Il libro è estremamente interessante, ed è anche interessante il fatto che l’autrice abbia affrontato la sua vergogna “primale”, quella dell’obesità, rifiutando il giudizio degli altri (si è sottoposta all’intervento di riduzione dello stomaco non per dimagrire ma per ridurre il rischio di diabete) e quindi mettendo “tra parentesi” la vergogna (realisticamente, dice che dalla vergogna non si può mai completamente guarire, bisogna imparare a conviverci).

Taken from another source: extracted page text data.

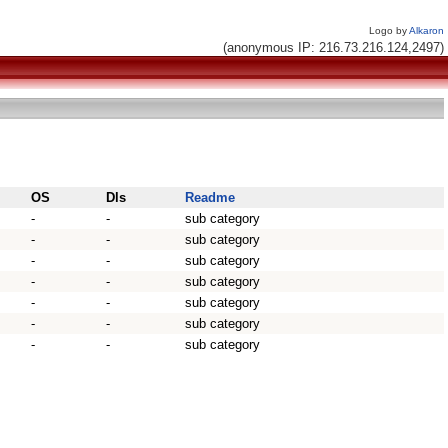
Logo by
Alkaron
(anonymous IP: 216.73.216.124,2497)
OS
Dls
Readme
-
-
sub category
-
-
sub category
-
-
sub category
-
-
sub category
-
-
sub category
-
-
sub category
-
-
sub category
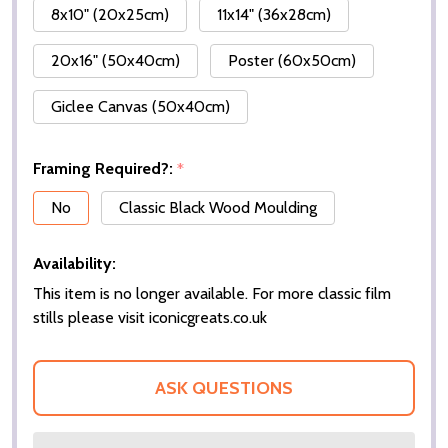
8x10" (20x25cm)
11x14" (36x28cm)
20x16" (50x40cm)
Poster (60x50cm)
Giclee Canvas (50x40cm)
Framing Required?:
*
No
Classic Black Wood Moulding
Availability:
This item is no longer available. For more classic film
stills please visit iconicgreats.co.uk
ASK QUESTIONS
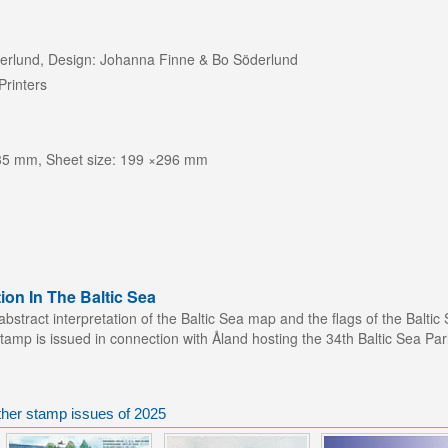
öderlund, Design: Johanna Finne & Bo Söderlund
Printers
 35 mm, Sheet size: 199 ×296 mm
ion In The Baltic Sea
stract interpretation of the Baltic Sea map and the flags of the Baltic 
stamp is issued in connection with Åland hosting the 34th Baltic Sea P
ther stamp issues of 2025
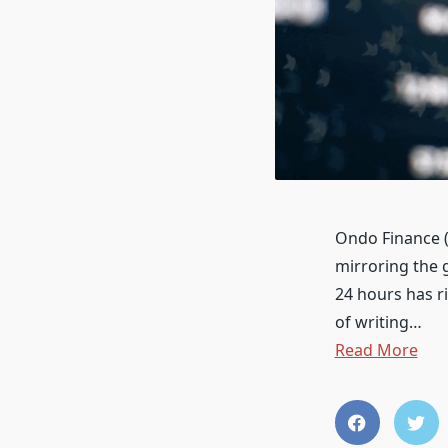
Ondo Finance (
mirroring the 
24 hours has r
of writing…
Read More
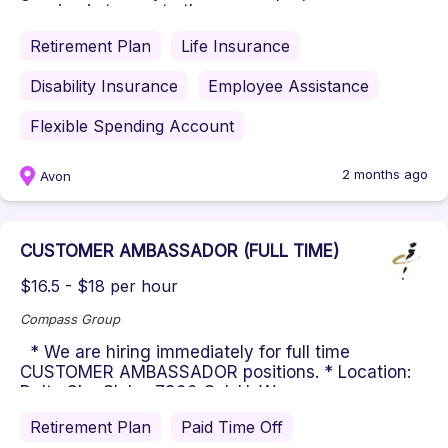
passion is to create the ...
Retirement Plan
Life Insurance
Disability Insurance
Employee Assistance
Flexible Spending Account
2 months ago
Avon
CUSTOMER AMBASSADOR (FULL TIME)
$16.5 - $18 per hour
Compass Group
* We are hiring immediately for full time
CUSTOMER AMBASSADOR positions. * Location:
Delta Sky Club - 7800 Col. H. We...
Retirement Plan
Paid Time Off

C’è un altro tema che tuttavia mi sarei aspettato venisse affrontato dalla O’Neil, e che invece manca: quello della vergogna “immaginaria”. La vergogna come fedele compagna di vita non per le proprie condizioni sociali o fisiche, ma per fatti riprovevoli che non si sono commessi,o che si immagina di aver commesso, al punto di arrivare ad “inventarsi una colpa” che non esiste. E’ un meccanismo abbastanza comune che talvolta ha anche la conseguenza di orientare i propri comportamenti “come se” si fosse colpevoli di qualcosa e adottare atteggiamenti di sottomissione e di contrizione del tutto immotivati, o quanto meno di inadeguatezza (dare troppa importanza a errori lievi o lievissimi, in ambito relazionale, scolastico, lavorativo, sportivo…) Un altro modo, insomma, per rovinarsi la vita, facendo peraltro tutto da soli. E’ un po’ come se la tua coscienza si comportasse come un tribunale staliniano: “sappiamo già che sei colpevole, ora dicci quello che hai fatto”.